*** SUPPLIED DATA Section Begins ***
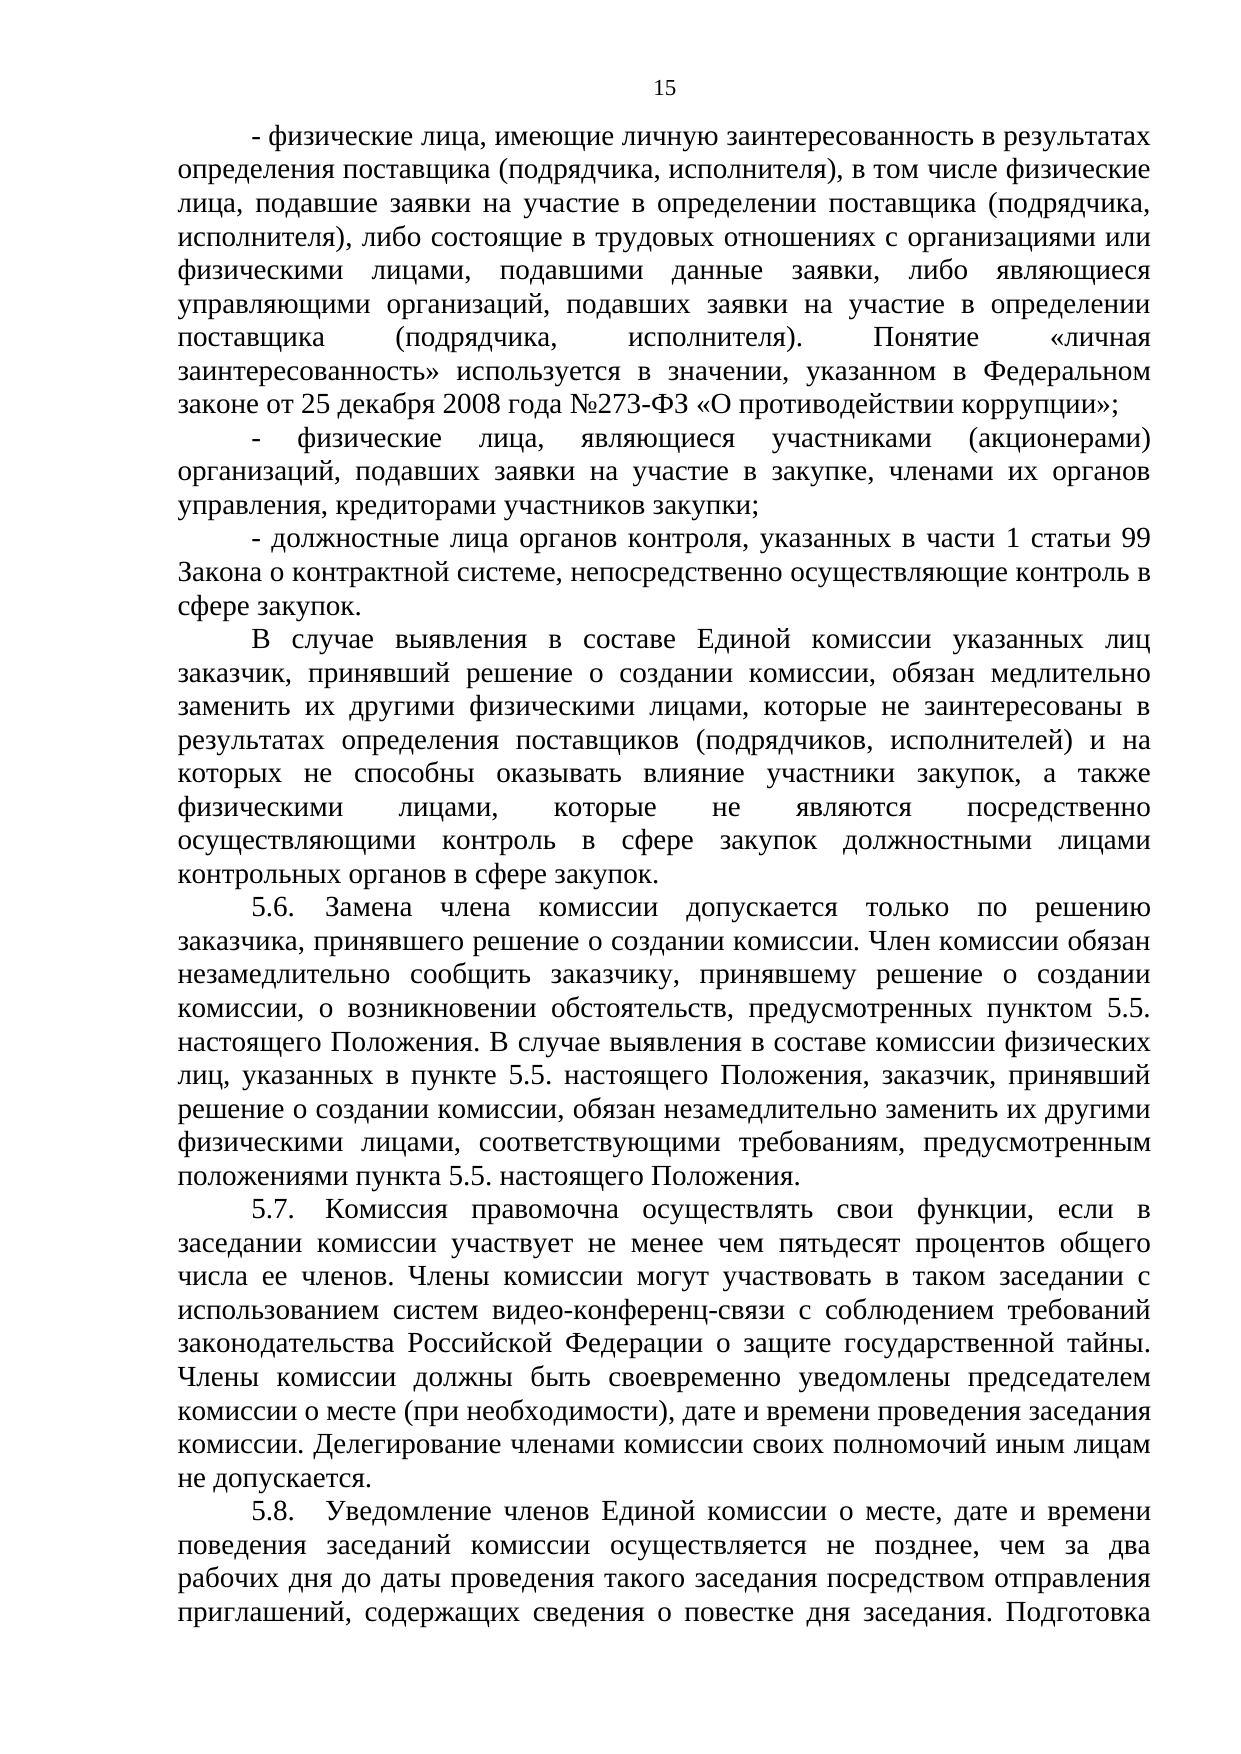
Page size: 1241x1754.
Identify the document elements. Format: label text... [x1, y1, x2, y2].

text - должностные лица органов контроля, указанных в части 1 статьи 99 Закона о контрактной системе, непосредственно осуществляющие контроль в сфере закупок. [177, 521, 1152, 621]
text - физические лица, имеющие личную заинтересованность в результатах определения поставщика (подрядчика, исполнителя), в том числе физические лица, подавшие заявки на участие в определении поставщика (подрядчика, исполнителя), либо состоящие в трудовых отношениях с организациями или физическими лицами, подавшими данные заявки, либо являющиеся управляющими организаций, подавших заявки на участие в определении поставщика (подрядчика, исполнителя). Понятие «личная заинтересованность» используется в значении, указанном в Федеральном законе от 25 декабря 2008 года №273-ФЗ «О противодействии коррупции»; [177, 118, 1152, 420]
text 5.7. Комиссия правомочна осуществлять свои функции, если в заседании комиссии участвует не менее чем пятьдесят процентов общего числа ее членов. Члены комиссии могут участвовать в таком заседании с использованием систем видео-конференц-связи с соблюдением требований законодательства Российской Федерации о защите государственной тайны. Члены комиссии должны быть своевременно уведомлены председателем комиссии о месте (при необходимости), дате и времени проведения заседания комиссии. Делегирование членами комиссии своих полномочий иным лицам не допускается. [177, 1191, 1152, 1493]
text - физические лица, являющиеся участниками (акционерами) организаций, подавших заявки на участие в закупке, членами их органов управления, кредиторами участников закупки; [177, 420, 1152, 521]
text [177, 1493, 1152, 1627]
text В случае выявления в составе Единой комиссии указанных лиц заказчик, принявший решение о создании комиссии, обязан медлительно заменить их другими физическими лицами, которые не заинтересованы в результатах определения поставщиков (подрядчиков, исполнителей) и на которых не способны оказывать влияние участники закупок, а также физическими лицами, которые не являются посредственно осуществляющими контроль в сфере закупок должностными лицами контрольных органов в сфере закупок. [177, 621, 1152, 889]
text 5.6. Замена члена комиссии допускается только по решению заказчика, принявшего решение о создании комиссии. Член комиссии обязан незамедлительно сообщить заказчику, принявшему решение о создании комиссии, о возникновении обстоятельств, предусмотренных пунктом 5.5. настоящего Положения. В случае выявления в составе комиссии физических лиц, указанных в пункте 5.5. настоящего Положения, заказчик, принявший решение о создании комиссии, обязан незамедлительно заменить их другими физическими лицами, соответствующими требованиям, предусмотренным положениями пункта 5.5. настоящего Положения. [177, 889, 1152, 1191]
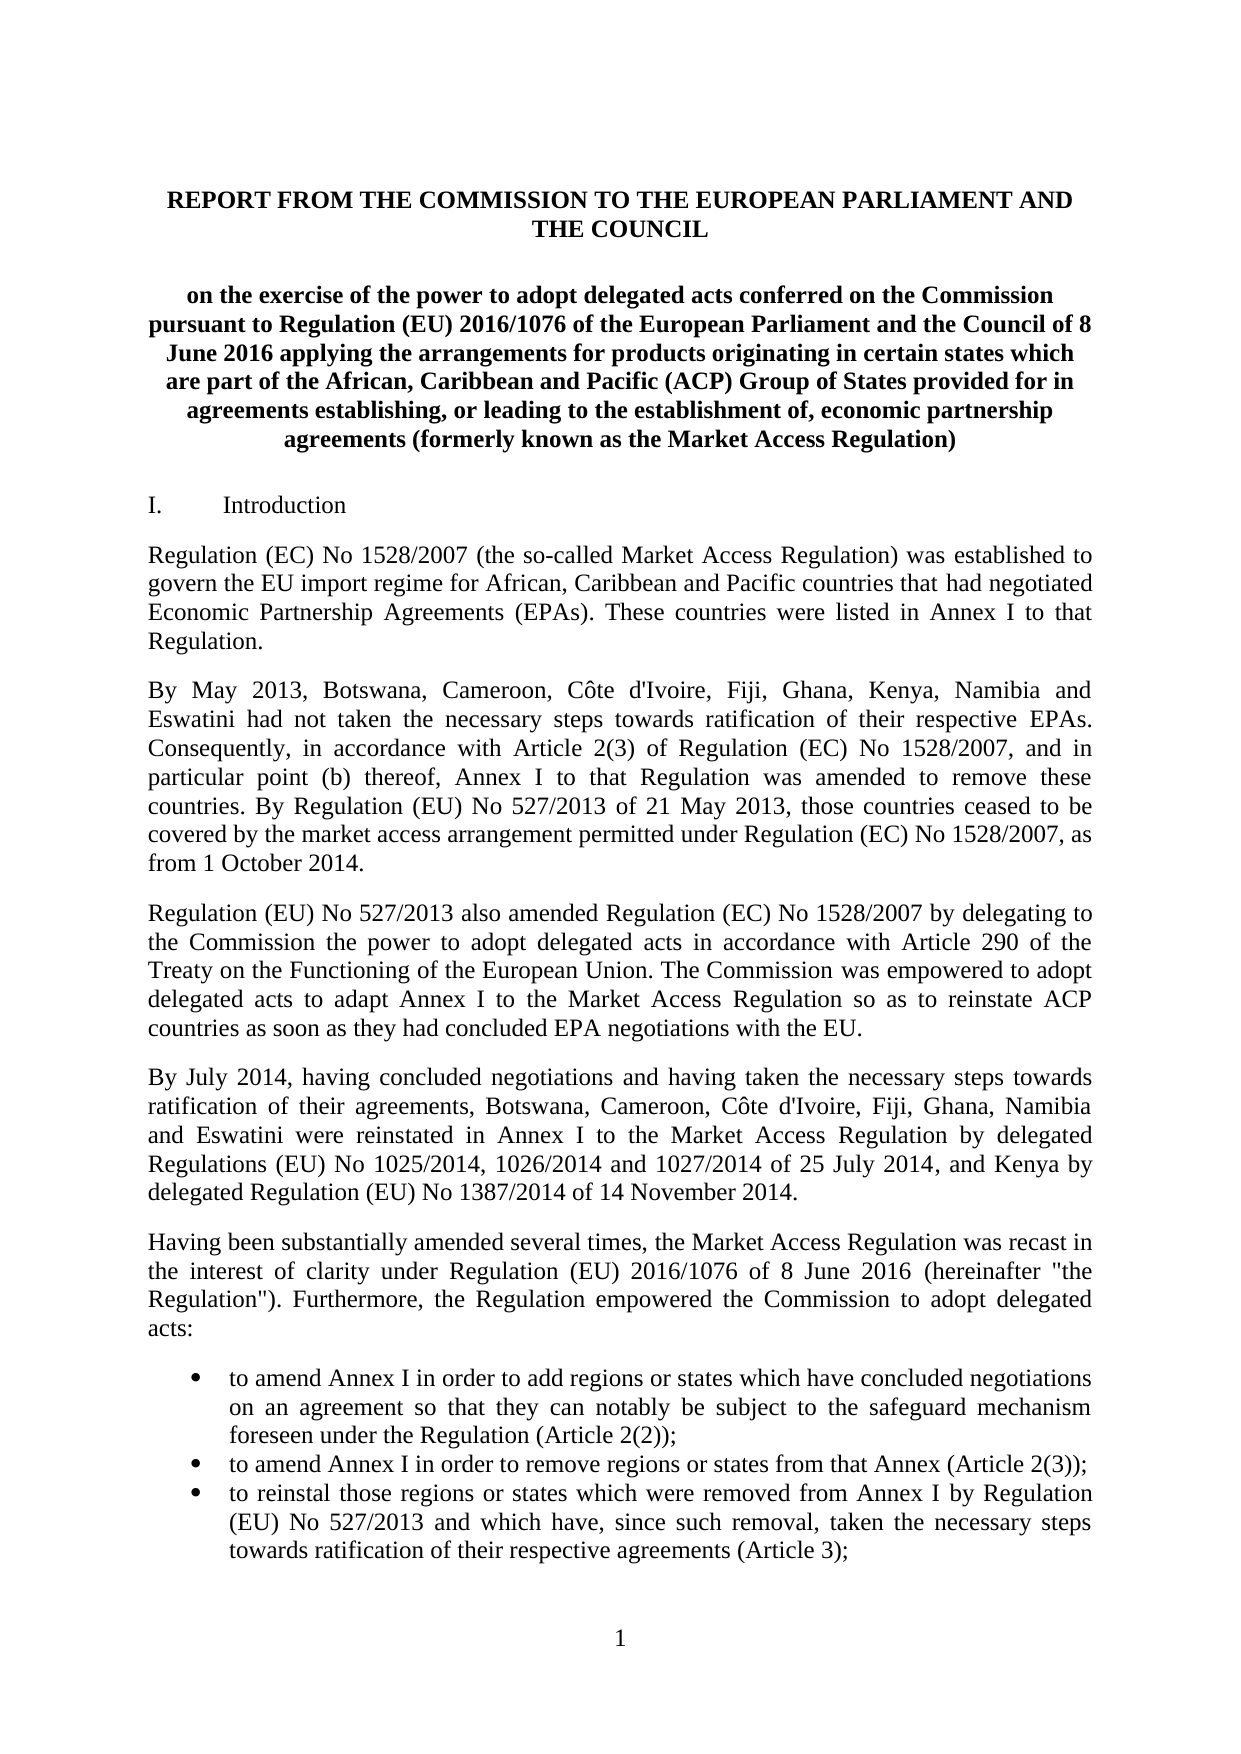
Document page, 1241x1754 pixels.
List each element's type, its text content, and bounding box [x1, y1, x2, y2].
*** SUPPLIED DATA Section Ends ***
§ **EXERCISE DETAILS**
Beginning with the line containing "Document page, 1241x1754 pixels." and ending with the last line of the listing above, return every line exactly and nothing else.

§ **EXERCISE ANSWER**
Document page, 1241x1754 pixels.
List each element's type, its text content, and bounding box [x1, y1, x2, y2].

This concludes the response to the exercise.